Task to carry out>
In this exercise, restate the listing word for word.

The records>
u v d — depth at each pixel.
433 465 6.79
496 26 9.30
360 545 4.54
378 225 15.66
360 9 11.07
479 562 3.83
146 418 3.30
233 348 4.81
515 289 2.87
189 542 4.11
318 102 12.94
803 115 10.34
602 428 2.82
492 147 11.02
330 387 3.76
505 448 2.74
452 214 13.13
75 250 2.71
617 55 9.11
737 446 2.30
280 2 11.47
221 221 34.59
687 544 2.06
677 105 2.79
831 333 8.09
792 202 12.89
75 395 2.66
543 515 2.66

Written solution>
u v d — depth at each pixel.
433 465 6.79
496 26 9.30
360 545 4.54
378 225 15.66
360 9 11.07
479 562 3.83
146 418 3.30
233 348 4.81
515 289 2.87
189 542 4.11
318 102 12.94
803 115 10.34
602 428 2.82
492 147 11.02
330 387 3.76
505 448 2.74
452 214 13.13
75 250 2.71
617 55 9.11
737 446 2.30
280 2 11.47
221 221 34.59
687 544 2.06
677 105 2.79
831 333 8.09
792 202 12.89
75 395 2.66
543 515 2.66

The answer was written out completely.